* _EXERCISES TO COMPLETE_
1 – In the climate-emotions transcript, whom does the speaker quote about going to the depths of our feelings?
2 – Continue the climate-emotions transcript, picking up right after its final sentence.

Dr Susie Burke (33:15):
Oh, well, that sounds amazing. I’m like, Ann, I’m going to have to this podcast to take further notes of those examples that you were just skewing then, even though I’ve heard you talk about them before. I was thinking when you were talking about the Tree of Life, I was thinking, oh, I think I have a little bit more cool with my participants in my workshops with. I’ll often, might just share an example of something that I might use as an opening and then as a closing exercise. The cool one is my opening exercise. So I will often get people to do open sentences where they’ll pair up and I’ll get them to begin a sentence with a phrase like, what keeps me awake at night? Or What breaks my heart about the climate crisis is, or what I feel most guilty about is. And the idea of doing those open sentences is to have people have an opportunity to be able to explore some of the things that really are distressing them and to awaken and bring out some of the emotions, because as Joanna Macy says, it’s enlivening to go to the depths of our feelings and to discover that the pit is in fact not bottomless. So I’ll do that, and then when people are feeling dreadful, I’ll
(34:28):
then do an act to exercise with them as a group where I’ll get them to close their eyes and it’s an open up breathe to expand exercise, which many of you listening will be really familiar with. So getting them to locate where the feeling is in their body or the different places that they might be feeling that feeling of anguish or grief or despair or fear or whatever. And to be able to sort of physicalize it to be able to notice what it feels like, what its substance is, what its colour is, what its temperature is, whether it’s moving, and then to be able to breathe around it and to make more room for that feeling. So in that way, fully accepting that that feeling is there. And all you need to do is notice search and make room for it and allow it to be there.

* _RECORDS PROVIDED_

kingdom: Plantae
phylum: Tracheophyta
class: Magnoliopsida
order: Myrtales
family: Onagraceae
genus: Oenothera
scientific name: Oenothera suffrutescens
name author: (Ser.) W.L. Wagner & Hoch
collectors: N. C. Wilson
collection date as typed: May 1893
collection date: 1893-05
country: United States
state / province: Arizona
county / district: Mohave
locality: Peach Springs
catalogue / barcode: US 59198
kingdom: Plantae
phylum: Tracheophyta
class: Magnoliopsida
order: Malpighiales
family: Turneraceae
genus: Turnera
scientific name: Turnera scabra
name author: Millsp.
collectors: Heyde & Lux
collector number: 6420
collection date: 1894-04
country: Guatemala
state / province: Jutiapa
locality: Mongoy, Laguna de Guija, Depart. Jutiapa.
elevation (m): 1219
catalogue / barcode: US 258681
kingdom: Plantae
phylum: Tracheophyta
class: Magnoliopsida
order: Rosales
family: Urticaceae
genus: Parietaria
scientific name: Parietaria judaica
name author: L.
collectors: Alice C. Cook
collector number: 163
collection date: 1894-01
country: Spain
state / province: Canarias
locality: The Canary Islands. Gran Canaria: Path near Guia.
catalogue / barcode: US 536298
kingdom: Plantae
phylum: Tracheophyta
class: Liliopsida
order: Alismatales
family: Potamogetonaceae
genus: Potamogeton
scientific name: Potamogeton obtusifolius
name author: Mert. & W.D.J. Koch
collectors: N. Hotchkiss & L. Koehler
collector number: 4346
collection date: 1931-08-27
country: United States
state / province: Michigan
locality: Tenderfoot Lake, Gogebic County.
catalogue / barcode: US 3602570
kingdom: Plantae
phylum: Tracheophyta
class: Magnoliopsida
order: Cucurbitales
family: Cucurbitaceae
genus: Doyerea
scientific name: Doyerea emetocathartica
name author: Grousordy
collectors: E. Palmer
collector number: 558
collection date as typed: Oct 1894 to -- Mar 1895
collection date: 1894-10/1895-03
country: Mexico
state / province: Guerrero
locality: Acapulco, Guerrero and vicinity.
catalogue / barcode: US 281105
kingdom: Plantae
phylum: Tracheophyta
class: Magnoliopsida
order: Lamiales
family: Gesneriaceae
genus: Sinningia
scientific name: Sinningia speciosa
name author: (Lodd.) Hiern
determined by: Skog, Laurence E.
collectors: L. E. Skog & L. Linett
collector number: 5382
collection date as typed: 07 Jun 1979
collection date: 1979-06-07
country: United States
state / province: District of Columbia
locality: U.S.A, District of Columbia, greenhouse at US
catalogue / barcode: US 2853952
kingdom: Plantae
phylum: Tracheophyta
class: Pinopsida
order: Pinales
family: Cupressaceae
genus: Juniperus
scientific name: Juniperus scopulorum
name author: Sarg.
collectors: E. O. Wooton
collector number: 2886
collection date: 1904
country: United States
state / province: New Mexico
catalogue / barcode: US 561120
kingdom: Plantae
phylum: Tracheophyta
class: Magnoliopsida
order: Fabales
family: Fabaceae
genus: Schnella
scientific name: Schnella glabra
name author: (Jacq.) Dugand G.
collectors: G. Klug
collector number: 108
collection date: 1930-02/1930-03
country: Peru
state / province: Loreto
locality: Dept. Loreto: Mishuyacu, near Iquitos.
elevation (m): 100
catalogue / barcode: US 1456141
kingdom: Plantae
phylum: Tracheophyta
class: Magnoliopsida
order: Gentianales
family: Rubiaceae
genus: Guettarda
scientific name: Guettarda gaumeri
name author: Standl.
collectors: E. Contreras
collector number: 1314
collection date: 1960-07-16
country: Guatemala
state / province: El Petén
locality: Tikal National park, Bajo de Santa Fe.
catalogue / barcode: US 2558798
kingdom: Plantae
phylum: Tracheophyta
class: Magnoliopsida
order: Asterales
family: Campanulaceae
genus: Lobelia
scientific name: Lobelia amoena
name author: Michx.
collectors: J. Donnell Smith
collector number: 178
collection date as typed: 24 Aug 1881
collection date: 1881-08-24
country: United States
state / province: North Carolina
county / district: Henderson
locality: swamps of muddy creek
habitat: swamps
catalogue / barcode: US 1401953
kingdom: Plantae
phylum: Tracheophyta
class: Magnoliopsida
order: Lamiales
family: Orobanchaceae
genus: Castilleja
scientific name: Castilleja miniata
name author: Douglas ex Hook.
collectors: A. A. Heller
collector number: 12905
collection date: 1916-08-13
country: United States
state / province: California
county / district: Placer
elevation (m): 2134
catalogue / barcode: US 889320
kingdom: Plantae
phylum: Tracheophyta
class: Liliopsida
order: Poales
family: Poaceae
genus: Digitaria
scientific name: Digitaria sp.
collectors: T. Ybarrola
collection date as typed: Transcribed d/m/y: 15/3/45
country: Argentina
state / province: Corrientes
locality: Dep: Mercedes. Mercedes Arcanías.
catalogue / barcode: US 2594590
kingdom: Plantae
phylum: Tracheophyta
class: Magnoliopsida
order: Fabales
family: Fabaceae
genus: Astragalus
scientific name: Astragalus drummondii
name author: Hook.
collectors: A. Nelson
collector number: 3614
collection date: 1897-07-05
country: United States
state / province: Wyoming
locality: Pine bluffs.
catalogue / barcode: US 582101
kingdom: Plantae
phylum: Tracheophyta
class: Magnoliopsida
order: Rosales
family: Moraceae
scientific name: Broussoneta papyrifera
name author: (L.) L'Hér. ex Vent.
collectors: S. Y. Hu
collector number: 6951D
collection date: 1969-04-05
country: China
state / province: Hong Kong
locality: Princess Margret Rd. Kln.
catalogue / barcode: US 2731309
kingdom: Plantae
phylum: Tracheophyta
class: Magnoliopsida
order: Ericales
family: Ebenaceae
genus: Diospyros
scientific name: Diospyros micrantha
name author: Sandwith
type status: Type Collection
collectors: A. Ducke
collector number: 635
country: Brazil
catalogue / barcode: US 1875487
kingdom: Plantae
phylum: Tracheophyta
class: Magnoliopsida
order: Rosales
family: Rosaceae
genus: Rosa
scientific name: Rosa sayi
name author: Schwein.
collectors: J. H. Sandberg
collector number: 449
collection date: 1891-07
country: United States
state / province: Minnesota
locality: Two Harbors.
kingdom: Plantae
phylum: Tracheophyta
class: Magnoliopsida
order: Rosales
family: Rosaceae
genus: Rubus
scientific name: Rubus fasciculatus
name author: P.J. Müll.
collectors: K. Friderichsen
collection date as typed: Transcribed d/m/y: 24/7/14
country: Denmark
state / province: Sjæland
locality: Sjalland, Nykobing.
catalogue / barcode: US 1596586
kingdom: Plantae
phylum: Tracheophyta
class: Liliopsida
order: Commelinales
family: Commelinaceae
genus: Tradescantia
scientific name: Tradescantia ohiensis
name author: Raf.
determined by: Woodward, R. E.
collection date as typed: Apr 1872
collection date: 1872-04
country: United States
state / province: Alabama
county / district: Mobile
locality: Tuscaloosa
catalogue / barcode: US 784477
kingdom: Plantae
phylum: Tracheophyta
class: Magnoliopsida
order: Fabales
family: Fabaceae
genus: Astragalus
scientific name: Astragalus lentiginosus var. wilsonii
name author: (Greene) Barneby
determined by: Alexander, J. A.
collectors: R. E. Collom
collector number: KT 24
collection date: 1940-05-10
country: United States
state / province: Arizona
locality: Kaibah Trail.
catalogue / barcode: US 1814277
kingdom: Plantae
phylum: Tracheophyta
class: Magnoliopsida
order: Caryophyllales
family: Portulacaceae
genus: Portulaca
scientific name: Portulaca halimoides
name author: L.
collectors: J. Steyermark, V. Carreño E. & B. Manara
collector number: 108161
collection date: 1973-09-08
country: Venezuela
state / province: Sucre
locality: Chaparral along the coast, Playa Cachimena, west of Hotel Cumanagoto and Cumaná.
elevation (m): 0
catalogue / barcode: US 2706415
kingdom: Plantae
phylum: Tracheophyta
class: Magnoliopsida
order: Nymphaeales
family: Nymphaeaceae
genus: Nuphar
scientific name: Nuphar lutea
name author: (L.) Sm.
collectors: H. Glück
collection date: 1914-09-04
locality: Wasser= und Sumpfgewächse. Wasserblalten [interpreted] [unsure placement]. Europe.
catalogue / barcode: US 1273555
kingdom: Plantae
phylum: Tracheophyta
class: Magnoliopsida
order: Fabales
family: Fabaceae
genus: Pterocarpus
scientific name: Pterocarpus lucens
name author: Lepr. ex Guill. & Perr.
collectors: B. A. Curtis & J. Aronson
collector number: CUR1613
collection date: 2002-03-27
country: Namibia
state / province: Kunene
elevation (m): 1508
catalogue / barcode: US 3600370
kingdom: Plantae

* _SOLVED PROBLEMS_
1 – Joanna Macy.

2 –
(35:12):
So I’ll do that for them as an exercise. And then one of my closing exercises, which is a new one I’ve just come up with is based on theatre sports. So I’m a great fan of theatre sports and improvisation using imagination. And there’s a lot of the literature that talks to us about how imagination is actually our most important asset in getting ourselves through this crisis and being able to transform our societies and our economy. And so this exercise follows a theatre sports game called No, you didn’t. Or, oh, that’s nothing, which anybody who knows theatre sports will know, and the rest of you won’t know. But I won’t go into that at the moment. But the version that is a more optimistic version based on the climate research is called What If. So Rob Hopkins, who was the founder of the Transition Town Movement, has written a book recently called From What Is To What If.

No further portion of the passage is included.